Ma quali sono i fattori alla base del successo?
Quella che in molti credono sia una novità, in realtà altro non è che una strategia comunicativa presente da anni. Carlo Meo fu il primo in Italia ad attribuirle una definizione, classificandola come “nostalgia marketing”. I pilastri sui quali si basa:
Il conforto del passato
Recenti studi hanno evidenziato come l’età adolescenziale rappresenti per ciascuno di noi un periodo confortevole, a prescindere dalle vicende che hanno caratterizzato quegli anni. La spensieratezza e, al contempo, la lontananza dai reali problemi della vita evocano nella mente di ciascuno di noi la consapevolezza che “prima si stava meglio”. E’ su questa convinzione che i principali brand fanno affidamento legando a quei momenti sereni i prodotti simbolo di quegli anni, divenuti successivamente vere e proprie icone.
2. Il potere dell’adolescenza
Tutto ciò che sviluppiamo nel periodo adolescenziale è destinato a caratterizzarci per sempre, plasmando irreversibilmente il nostro modo di essere. Le abitudini, i gusti relativi ai nostri primi vent’anni, nonostante possano nel tempo mutare, se rievocati causeranno sempre ricordi piacevoli capaci di influenzare le nostre scelte di consumo.
Nel 1989, Robert Schindler e Morris Holbrook, definirono questo periodo proprio con l’espressione age-related-preference peak riferendosi a quegli anni in cui sviluppiamo le preferenze che difficilmente cambieremo nel corso della nostra vita.
3. Pregiudizi
Ultimo fattore, quello legato ai bias cognitivi.
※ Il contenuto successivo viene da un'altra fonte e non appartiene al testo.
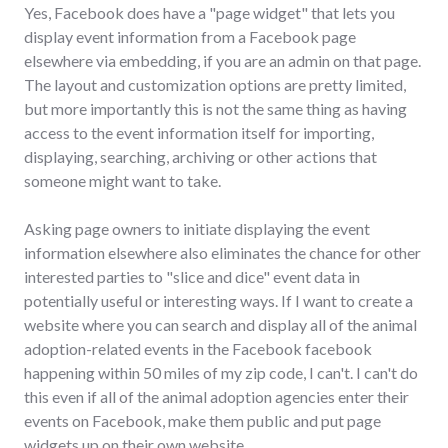
Yes, Facebook does have a "page widget" that lets you
display event information from a Facebook page
elsewhere via embedding, if you are an admin on that page.
The layout and customization options are pretty limited,
but more importantly this is not the same thing as having
access to the event information itself for importing,
displaying, searching, archiving or other actions that
someone might want to take.
Asking page owners to initiate displaying the event
information elsewhere also eliminates the chance for other
interested parties to "slice and dice" event data in
potentially useful or interesting ways. If I want to create a
website where you can search and display all of the animal
adoption-related events in the Facebook facebook
happening within 50 miles of my zip code, I can't. I can't do
this even if all of the animal adoption agencies enter their
events on Facebook, make them public and put page
widgets up on their own website.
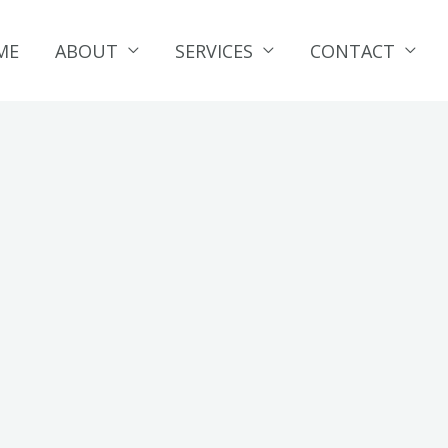
ME
ABOUT
SERVICES
CONTACT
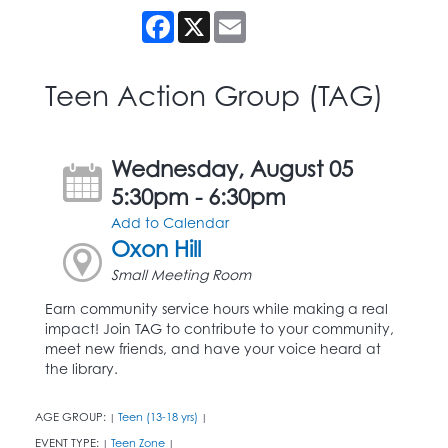
Facebook
X
Email
Teen Action Group (TAG)
Wednesday, August 05
5:30pm - 6:30pm
Add to Calendar
Oxon Hill
Small Meeting Room
Earn community service hours while making a real
impact! Join TAG to contribute to your community,
meet new friends, and have your voice heard at
the library.
AGE GROUP:
Teen (13-18 yrs)
|
|
EVENT TYPE:
Teen Zone
|
|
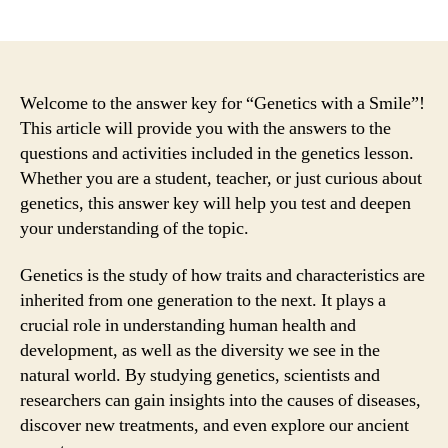
author
date
Welcome to the answer key for “Genetics with a Smile”!
This article will provide you with the answers to the
questions and activities included in the genetics lesson.
Whether you are a student, teacher, or just curious about
genetics, this answer key will help you test and deepen
your understanding of the topic.
Genetics is the study of how traits and characteristics are
inherited from one generation to the next. It plays a
crucial role in understanding human health and
development, as well as the diversity we see in the
natural world. By studying genetics, scientists and
researchers can gain insights into the causes of diseases,
discover new treatments, and even explore our ancient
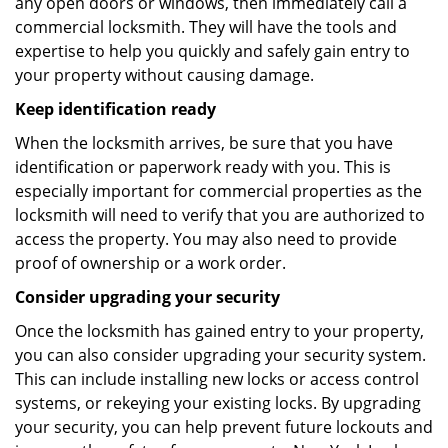
any open doors or windows, then immediately call a
commercial locksmith. They will have the tools and
expertise to help you quickly and safely gain entry to
your property without causing damage.
Keep identification ready
When the locksmith arrives, be sure that you have
identification or paperwork ready with you. This is
especially important for commercial properties as the
locksmith will need to verify that you are authorized to
access the property. You may also need to provide
proof of ownership or a work order.
Consider upgrading your security
Once the locksmith has gained entry to your property,
you can also consider upgrading your security system.
This can include installing new locks or access control
systems, or rekeying your existing locks. By upgrading
your security, you can help prevent future lockouts and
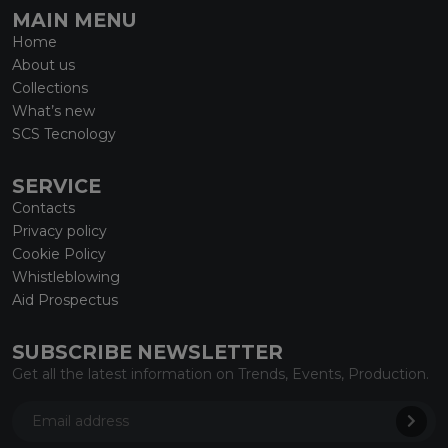
MAIN MENU
Home
About us
Collections
What’s new
SCS Tecnology
SERVICE
Contacts
Privacy policy
Cookie Policy
Whistleblowing
Aid Prospectus
SUBSCRIBE NEWSLETTER
Get all the latest information on Trends, Events, Production.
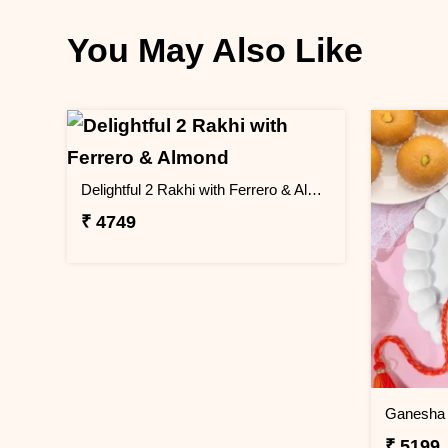
You May Also Like
Delightful 2 Rakhi with Ferrero & Almond
₹ 4749
Ganesha 
₹ 5199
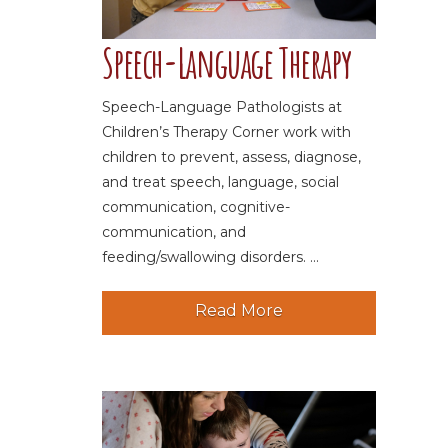
Speech-Language Therapy
Speech-Language Pathologists at
Children’s Therapy Corner work with
children to prevent, assess, diagnose,
and treat speech, language, social
communication, cognitive-
communication, and
feeding/swallowing disorders. ...
Read More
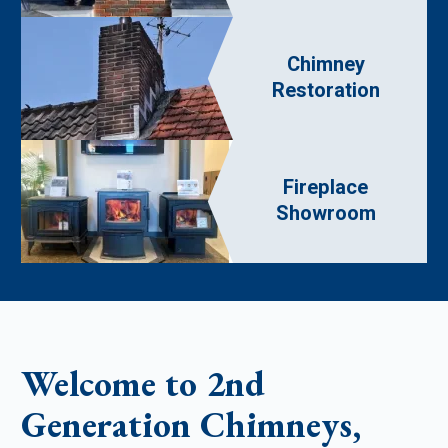
Chimney
Restoration
Fireplace
Showroom
Welcome to 2nd
Generation Chimneys,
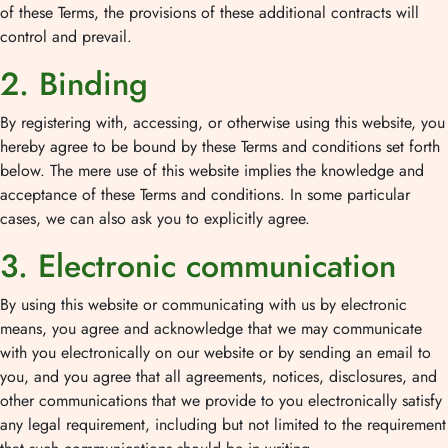
of these Terms, the provisions of these additional contracts will
control and prevail.
2. Binding
By registering with, accessing, or otherwise using this website, you
hereby agree to be bound by these Terms and conditions set forth
below. The mere use of this website implies the knowledge and
acceptance of these Terms and conditions. In some particular
cases, we can also ask you to explicitly agree.
3. Electronic communication
By using this website or communicating with us by electronic
means, you agree and acknowledge that we may communicate
with you electronically on our website or by sending an email to
you, and you agree that all agreements, notices, disclosures, and
other communications that we provide to you electronically satisfy
any legal requirement, including but not limited to the requirement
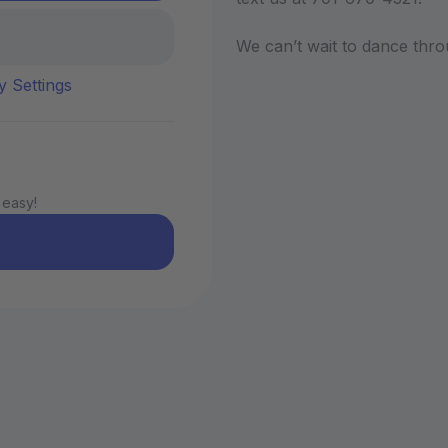
We can’t wait to dance thro
y Settings
 easy!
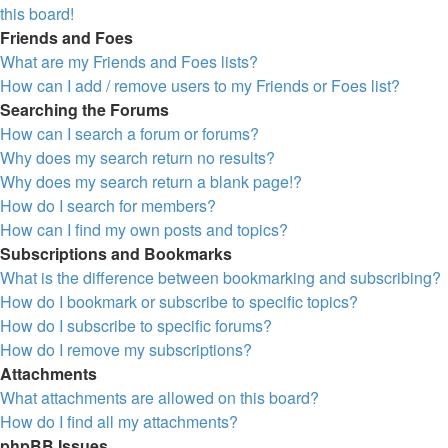
this board!
Friends and Foes
What are my Friends and Foes lists?
How can I add / remove users to my Friends or Foes list?
Searching the Forums
How can I search a forum or forums?
Why does my search return no results?
Why does my search return a blank page!?
How do I search for members?
How can I find my own posts and topics?
Subscriptions and Bookmarks
What is the difference between bookmarking and subscribing?
How do I bookmark or subscribe to specific topics?
How do I subscribe to specific forums?
How do I remove my subscriptions?
Attachments
What attachments are allowed on this board?
How do I find all my attachments?
phpBB Issues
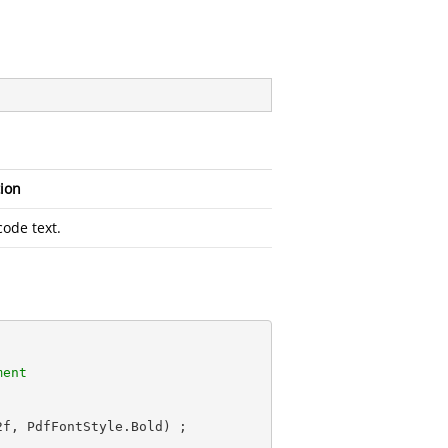
ion
ode text.
ment
2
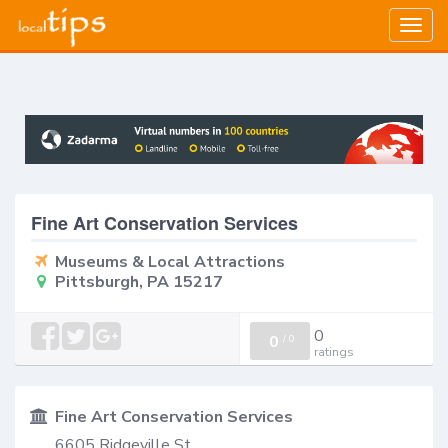
Togg
navig
Fine Art Conservation Services
Museums & Local Attractions
Pittsburgh, PA 15217
0
0
/
0
ratings
Fine Art Conservation Services
6605 Ridgeville St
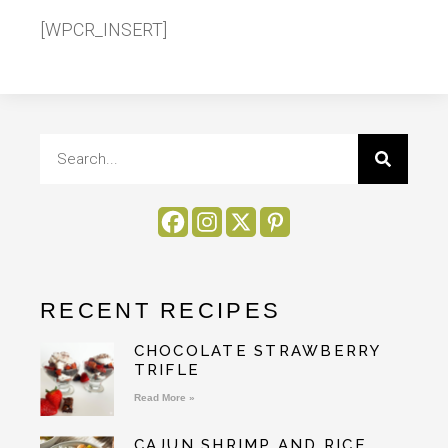
[WPCR_INSERT]
RECENT RECIPES
CHOCOLATE STRAWBERRY
TRIFLE
Read More »
CAJUN SHRIMP AND RICE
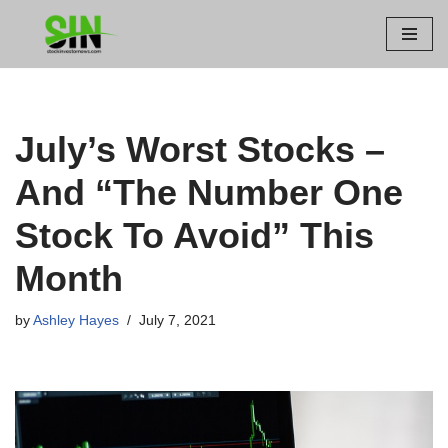
Skip
to
content
July’s Worst Stocks –
And “The Number One
Stock To Avoid” This
Month
by
Ashley Hayes
July 7, 2021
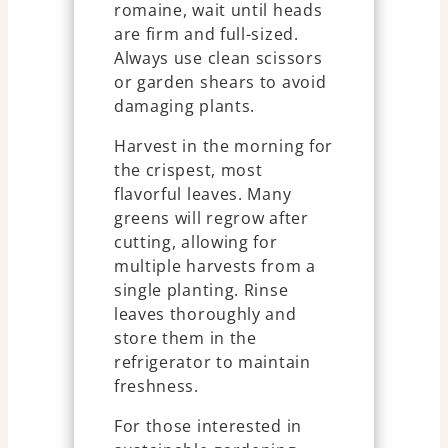
romaine, wait until heads
are firm and full-sized.
Always use clean scissors
or garden shears to avoid
damaging plants.
Harvest in the morning for
the crispest, most
flavorful leaves. Many
greens will regrow after
cutting, allowing for
multiple harvests from a
single planting. Rinse
leaves thoroughly and
store them in the
refrigerator to maintain
freshness.
For those interested in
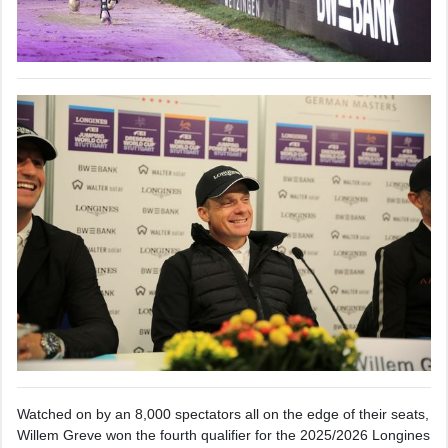
Watched on by an 8,000 spectators all on the edge of their seats,
Willem Greve won the fourth qualifier for the 2025/2026 Longines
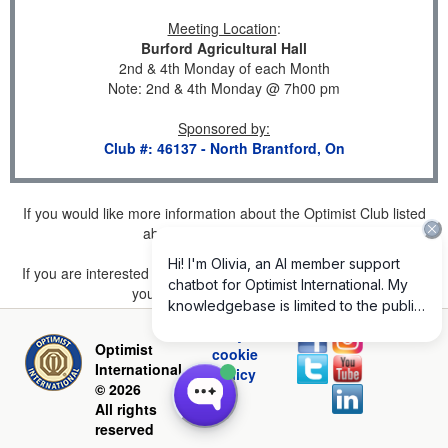
Meeting Location
:
Burford Agricultural Hall
2nd & 4th Monday of each Month
Note: 2nd & 4th Monday @ 7h00 pm
Sponsored by
:
Club #: 46137 - North Brantford, On
If you would like more information about the Optimist Club listed
above, please
click here
.
If you are interested in joining a Club but don't find one listed for
your area, please
click here
.
Privacy and
Optimist
cookie
International
policy
© 2026
All rights
reserved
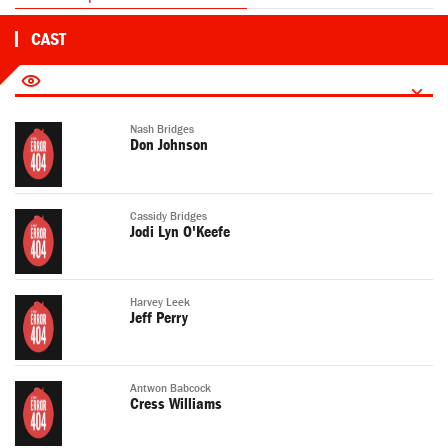
CAST
Nash Bridges
Don Johnson
Cassidy Bridges
Jodi Lyn O'Keefe
Harvey Leek
Jeff Perry
Antwon Babcock
Cress Williams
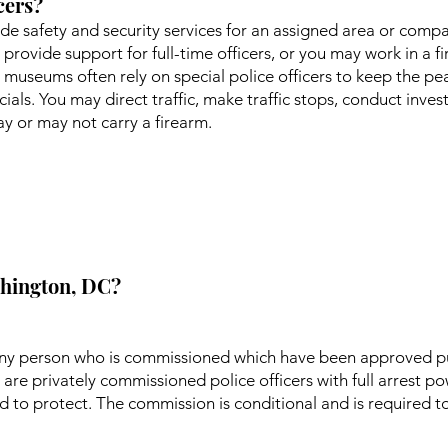
cers?
vide safety and security services for an assigned area or comp
o provide support for full-time officers, or you may work in a f
 museums often rely on special police officers to keep the pea
ials. You may direct traffic, make traffic stops, conduct inve
 or may not carry a firearm.
ashington, DC?
s any person who is commissioned which have been approved p
are privately commissioned police officers with full arrest p
d to protect. The commission is conditional and is required t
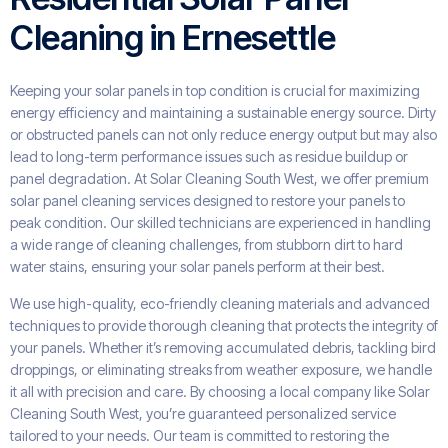
Cleaning in Ernesettle
Keeping your solar panels in top condition is crucial for maximizing
energy efficiency and maintaining a sustainable energy source. Dirty
or obstructed panels can not only reduce energy output but may also
lead to long-term performance issues such as residue buildup or
panel degradation. At Solar Cleaning South West, we offer premium
solar panel cleaning services designed to restore your panels to
peak condition. Our skilled technicians are experienced in handling
a wide range of cleaning challenges, from stubborn dirt to hard
water stains, ensuring your solar panels perform at their best.
We use high-quality, eco-friendly cleaning materials and advanced
techniques to provide thorough cleaning that protects the integrity of
your panels. Whether it’s removing accumulated debris, tackling bird
droppings, or eliminating streaks from weather exposure, we handle
it all with precision and care. By choosing a local company like Solar
Cleaning South West, you’re guaranteed personalized service
tailored to your needs. Our team is committed to restoring the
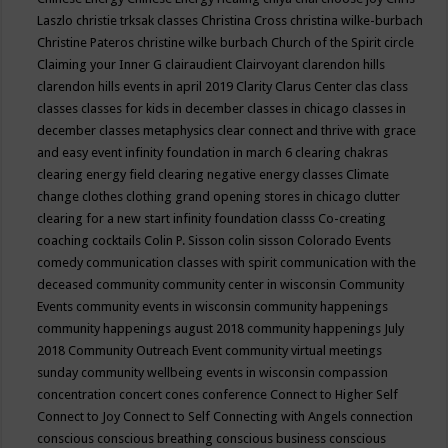
Laszlo
christie trksak classes
Christina Cross
christina wilke-burbach
Christine Pateros
christine wilke burbach
Church of the Spirit
circle
Claiming your Inner G
clairaudient
Clairvoyant
clarendon hills
clarendon hills events in april 2019
Clarity
Clarus Center
clas
class
classes
classes for kids in december
classes in chicago
classes in
december
classes metaphysics
clear connect and thrive with grace
and easy event infinity foundation in march 6
clearing chakras
clearing energy field
clearing negative energy classes
Climate
change
clothes
clothing grand opening stores in chicago
clutter
clearing for a new start infinity foundation classs
Co-creating
coaching
cocktails
Colin P. Sisson
colin sisson
Colorado Events
comedy
communication classes with spirit
communication with the
deceased
community
community center in wisconsin
Community
Events
community events in wisconsin
community happenings
community happenings august 2018
community happenings July
2018
Community Outreach Event
community virtual meetings
sunday
community wellbeing events in wisconsin
compassion
concentration
concert
cones
conference
Connect to Higher Self
Connect to Joy
Connect to Self
Connecting with Angels
connection
conscious
conscious breathing
conscious business
conscious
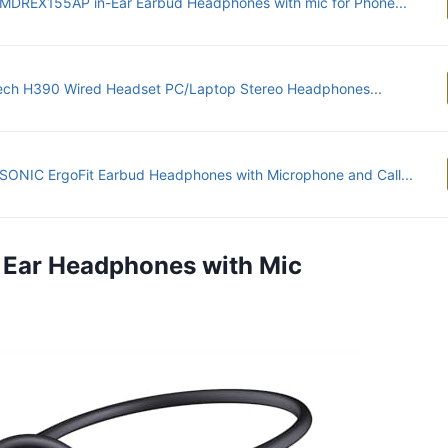
MDREX155AP in-Ear Earbud Headphones with mic for Phone...
ech H390 Wired Headset PC/Laptop Stereo Headphones...
ONIC ErgoFit Earbud Headphones with Microphone and Call...
 Ear Headphones with Mic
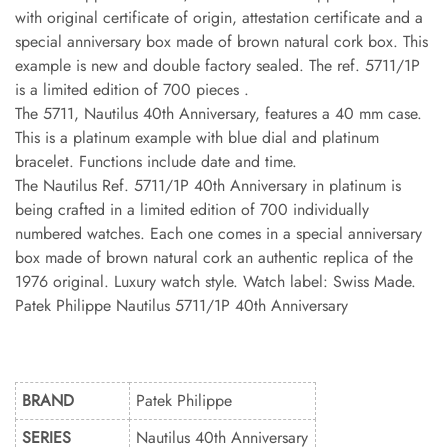
with original certificate of origin, attestation certificate and a
special anniversary box made of brown natural cork box. This
example is new and double factory sealed. The ref. 5711/1P
is a limited edition of 700 pieces .
The 5711, Nautilus 40th Anniversary, features a 40 mm case.
This is a platinum example with blue dial and platinum
bracelet. Functions include date and time.
The Nautilus Ref. 5711/1P 40th Anniversary in platinum is
being crafted in a limited edition of 700 individually
numbered watches. Each one comes in a special anniversary
box made of brown natural cork an authentic replica of the
1976 original. Luxury watch style. Watch label: Swiss Made.
Patek Philippe Nautilus 5711/1P 40th Anniversary
BRAND
Patek Philippe
SERIES
Nautilus 40th Anniversary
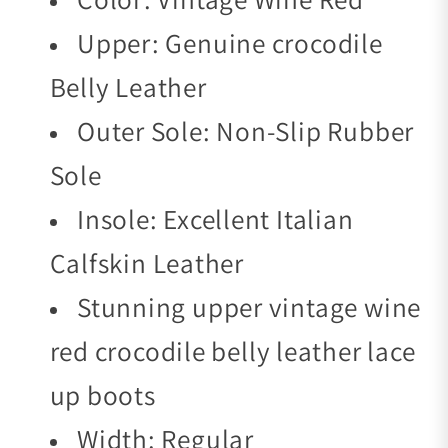
Upper: Genuine crocodile
Belly Leather
Outer Sole: Non-Slip Rubber
Sole
Insole: Excellent Italian
Calfskin Leather
Stunning upper vintage wine
red crocodile belly leather lace
up boots
Width: Regular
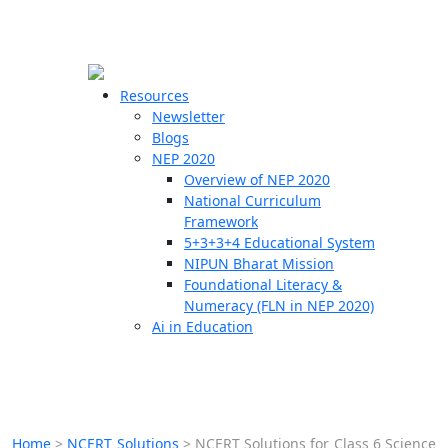
☰
🗙
Resources
Newsletter
Blogs
Schools
NEP 2020
Overview of NEP 2020
Teachers
National Curriculum
Students
Framework
5+3+3+4 Educational System
NIPUN Bharat Mission
Resources
Foundational Literacy &
Numeracy (FLN in NEP 2020)
Ai in Education
Home
>
NCERT Solutions
>
NCERT Solutions for Class 6 Science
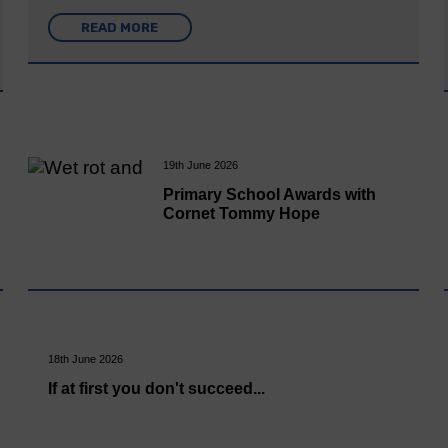
READ MORE
19th June 2026
Primary School Awards with
Cornet Tommy Hope
18th June 2026
If at first you don't succeed...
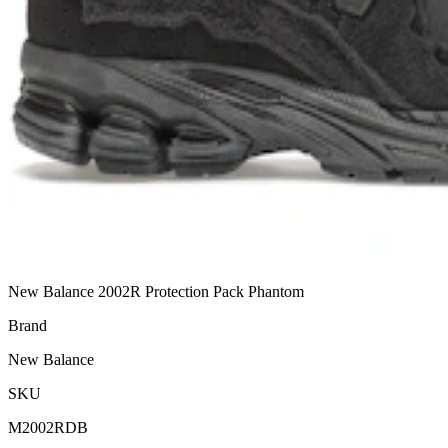
New Balance 2002R Protection Pack Phantom
Brand
New Balance
SKU
M2002RDB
Semplici pregiudizi o l’intramontabile fascino della prima volta; il passato ci sembrerà sempre migliore del momento presente.
Il risultato: l’emotional branding
E’ da queste premesse che nasce la strategia vincente delle più grandi aziende. La rievocazione di ricordi piacevoli attraverso un prodotto storico crea un legame di connessione tra l’individuo ed il brand. Un senso d’appartenenza dal contenuto emozionale capace di innescare dei meccanismi positivi e tradursi infine in acquisto; è il potere dell’emotional branding.
Internet explorer: un esempio vincente
“Siete cresciuti. Così come noi. Riconnettetevi con il nuovo Internet Explorer“.
Il claim della campagna si identifica perfettamente con quanto detto finora; emozione, appartenenza, identità. Sono questi gli elementi alla base di comunicazione utilizzata da Microsoft per evocare dolci ricordi ed invogliare il consumatore a scaricare la nuova versione di Internet Explorer 10. Tra yo-yo, tamagotchi e floppy disk, ecco un minuto e quaranta secondi di omaggio agli anni ’90 che non lascerà indifferente chi ha vissuto la propria adolescenza o infanzia in quegli anni.
E tu, avevi mai ragionato sull’influenza che genera il passato sui nostri comportamenti d’acquisto?